Action item A:
Reproduce word for word the part of the Accumulo message starting at "On Dec 22, 2011, at" and ending at "provide different overlays.".
Action item B:
According to the Accumulo message, which iterator defines the overlay in the default configuration of Accumulo tables?

Home | About | Sematext search-lucene.com search-hadoop.com
 Search Hadoop and all its subprojects:

Switch to Threaded View
Accumulo >> mail # dev >> Re: [jira] [Commented] (ACCUMULO-227) Improve in memory map counts to provide cell level uniqueness for repeated columns in mutation


Copy link to this message
-
Re: [jira] [Commented] (ACCUMULO-227) Improve in memory map counts to provide cell level uniqueness for repeated columns in mutation
Why is it that none of you seem to consider two keys that differ by timestamp to be two different keys?

On Dec 22, 2011, at 4:00 PM, Adam Fuchs wrote:

> Aaron,
>
> I think it would be more accurate to describe Accumulo as an underlying
> multi-map with support for aggregation overlays. A map can be thought of as
> a multi-map with an overlay that takes the first of the multiple entries.
> This is in fact the default configuration of Accumulo tables, where the
> VersioningIterator defines this overlay. Other Iterator configurations
> provide different overlays.
>
> There are two challenges that make it difficult to case the underlying
> representation as a map. The first is that the definition of uniqueness of
> a Key is a bit muddy. I think that many users consider the uniqueness to
> include row, column family, and column qualifier. Those that use cell-level
> security also include the column visibility. Timestamp doesn't usually make
> it into the uniqueness concept, from a user's perspective, even though that
> affects the sort order of Keys. In fact, most users let Accumulo set the
> timestamp for them. I think your definition of uniqueness takes timestamp
> into account, and from that perspective what we're doing is sort of like
> providing a finer grained timestamp instead of using one timestamp for an
> entire Mutation (or for all Mutations that show up within a millisecond).

Records supplied:
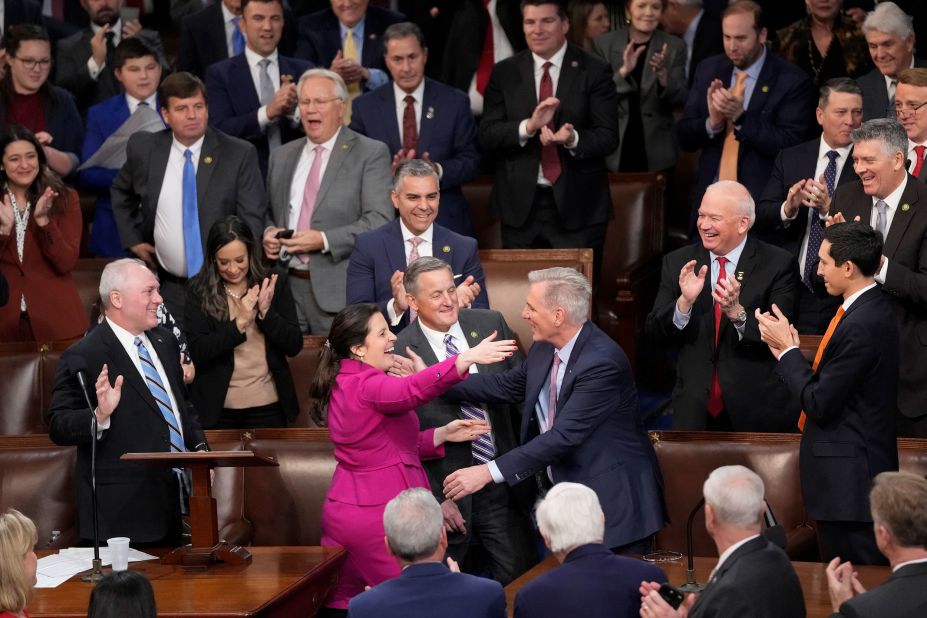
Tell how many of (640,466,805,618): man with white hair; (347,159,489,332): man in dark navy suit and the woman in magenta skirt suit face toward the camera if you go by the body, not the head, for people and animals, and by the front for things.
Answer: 1

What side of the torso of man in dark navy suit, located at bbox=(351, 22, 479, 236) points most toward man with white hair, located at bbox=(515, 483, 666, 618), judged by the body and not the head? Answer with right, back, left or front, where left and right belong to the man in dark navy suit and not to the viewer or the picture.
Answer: front

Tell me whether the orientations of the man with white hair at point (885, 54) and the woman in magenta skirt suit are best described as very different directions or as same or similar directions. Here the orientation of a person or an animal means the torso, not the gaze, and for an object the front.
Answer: very different directions

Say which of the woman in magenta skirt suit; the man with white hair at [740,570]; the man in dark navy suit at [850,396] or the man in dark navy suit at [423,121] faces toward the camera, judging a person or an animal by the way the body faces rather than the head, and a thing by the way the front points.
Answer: the man in dark navy suit at [423,121]

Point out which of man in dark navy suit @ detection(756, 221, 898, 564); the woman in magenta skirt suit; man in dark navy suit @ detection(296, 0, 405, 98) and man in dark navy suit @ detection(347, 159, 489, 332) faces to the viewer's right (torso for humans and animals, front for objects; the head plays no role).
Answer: the woman in magenta skirt suit

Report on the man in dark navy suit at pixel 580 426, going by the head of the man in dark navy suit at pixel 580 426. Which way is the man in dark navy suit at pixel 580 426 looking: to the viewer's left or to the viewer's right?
to the viewer's left

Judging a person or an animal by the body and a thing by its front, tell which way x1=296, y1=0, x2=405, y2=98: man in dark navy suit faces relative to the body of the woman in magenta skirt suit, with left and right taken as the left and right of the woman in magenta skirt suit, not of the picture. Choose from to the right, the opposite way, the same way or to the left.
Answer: to the right

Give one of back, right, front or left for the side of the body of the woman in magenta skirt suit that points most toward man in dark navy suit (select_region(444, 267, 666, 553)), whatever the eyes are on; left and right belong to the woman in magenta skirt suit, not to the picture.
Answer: front

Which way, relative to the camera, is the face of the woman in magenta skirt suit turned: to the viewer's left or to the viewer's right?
to the viewer's right

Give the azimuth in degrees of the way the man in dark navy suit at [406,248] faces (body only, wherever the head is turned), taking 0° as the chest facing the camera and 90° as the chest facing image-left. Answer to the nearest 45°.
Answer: approximately 0°

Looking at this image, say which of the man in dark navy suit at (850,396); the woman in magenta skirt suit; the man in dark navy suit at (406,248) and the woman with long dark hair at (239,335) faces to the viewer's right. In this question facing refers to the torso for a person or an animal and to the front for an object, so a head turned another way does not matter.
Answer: the woman in magenta skirt suit

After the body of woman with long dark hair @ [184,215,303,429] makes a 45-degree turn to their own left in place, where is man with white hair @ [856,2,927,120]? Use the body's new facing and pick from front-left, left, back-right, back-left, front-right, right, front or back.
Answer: front-left

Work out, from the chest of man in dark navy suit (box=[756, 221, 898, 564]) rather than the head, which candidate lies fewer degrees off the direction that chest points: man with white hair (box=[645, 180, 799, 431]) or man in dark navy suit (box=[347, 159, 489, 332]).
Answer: the man in dark navy suit

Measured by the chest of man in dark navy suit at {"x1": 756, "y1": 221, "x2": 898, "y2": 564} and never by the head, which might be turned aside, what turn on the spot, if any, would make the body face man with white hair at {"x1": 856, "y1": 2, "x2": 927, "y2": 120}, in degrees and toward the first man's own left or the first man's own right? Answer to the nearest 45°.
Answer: approximately 90° to the first man's own right

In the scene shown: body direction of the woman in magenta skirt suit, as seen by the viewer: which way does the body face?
to the viewer's right
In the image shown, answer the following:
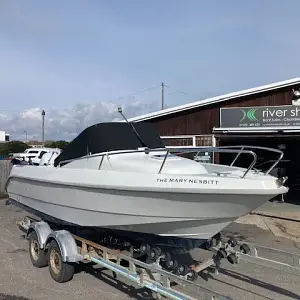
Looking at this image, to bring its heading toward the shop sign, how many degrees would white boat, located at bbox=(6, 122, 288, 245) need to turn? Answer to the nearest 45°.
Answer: approximately 90° to its left

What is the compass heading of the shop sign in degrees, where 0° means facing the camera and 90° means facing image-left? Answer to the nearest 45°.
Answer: approximately 0°

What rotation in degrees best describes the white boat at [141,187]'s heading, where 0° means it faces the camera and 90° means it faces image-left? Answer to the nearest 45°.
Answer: approximately 315°

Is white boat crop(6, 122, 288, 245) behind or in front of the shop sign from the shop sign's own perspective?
in front
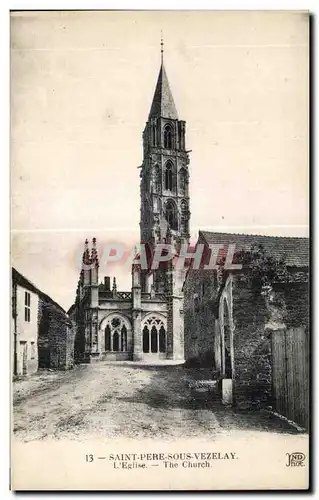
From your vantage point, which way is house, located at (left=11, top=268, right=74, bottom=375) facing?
to the viewer's right

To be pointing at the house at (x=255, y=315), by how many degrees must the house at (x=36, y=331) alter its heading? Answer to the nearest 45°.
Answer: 0° — it already faces it
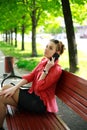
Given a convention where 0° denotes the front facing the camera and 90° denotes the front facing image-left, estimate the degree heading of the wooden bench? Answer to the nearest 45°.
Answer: approximately 45°
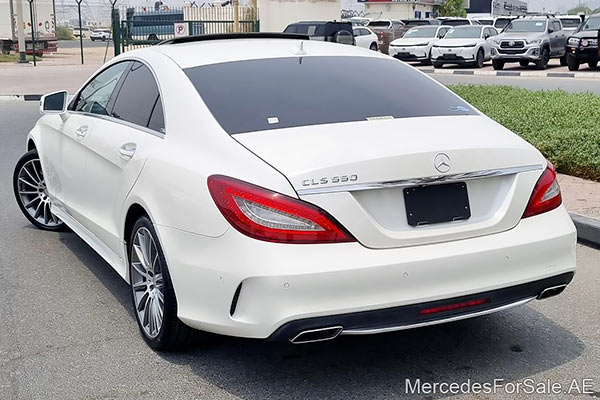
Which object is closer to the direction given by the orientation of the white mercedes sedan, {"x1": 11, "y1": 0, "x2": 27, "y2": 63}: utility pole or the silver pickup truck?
the utility pole

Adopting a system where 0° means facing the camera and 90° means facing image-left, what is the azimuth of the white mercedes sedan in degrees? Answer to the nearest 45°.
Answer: approximately 135°

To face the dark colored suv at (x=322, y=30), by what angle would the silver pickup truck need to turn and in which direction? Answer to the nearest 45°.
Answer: approximately 45° to its right

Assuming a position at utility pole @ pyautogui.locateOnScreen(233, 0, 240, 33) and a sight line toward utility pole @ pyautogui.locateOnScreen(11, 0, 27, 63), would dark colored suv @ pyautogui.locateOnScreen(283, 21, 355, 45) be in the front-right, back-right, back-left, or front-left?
back-left

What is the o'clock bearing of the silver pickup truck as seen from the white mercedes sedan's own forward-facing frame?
The silver pickup truck is roughly at 2 o'clock from the white mercedes sedan.

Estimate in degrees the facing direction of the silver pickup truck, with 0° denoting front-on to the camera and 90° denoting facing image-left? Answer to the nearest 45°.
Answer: approximately 45°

Exercise solution A:
On Dec 22, 2011, at 4:00 PM, Adam Fuchs wrote:

> Aaron,
>
> I think it would be more accurate to describe Accumulo as an underlying
> multi-map with support for aggregation overlays. A map can be thought of as
> a multi-map with an overlay that takes the first of the multiple entries.
> This is in fact the default configuration of Accumulo tables, where the
> VersioningIterator defines this overlay. Other Iterator configurations
> provide different overlays.

Exercise solution B:
The VersioningIterator.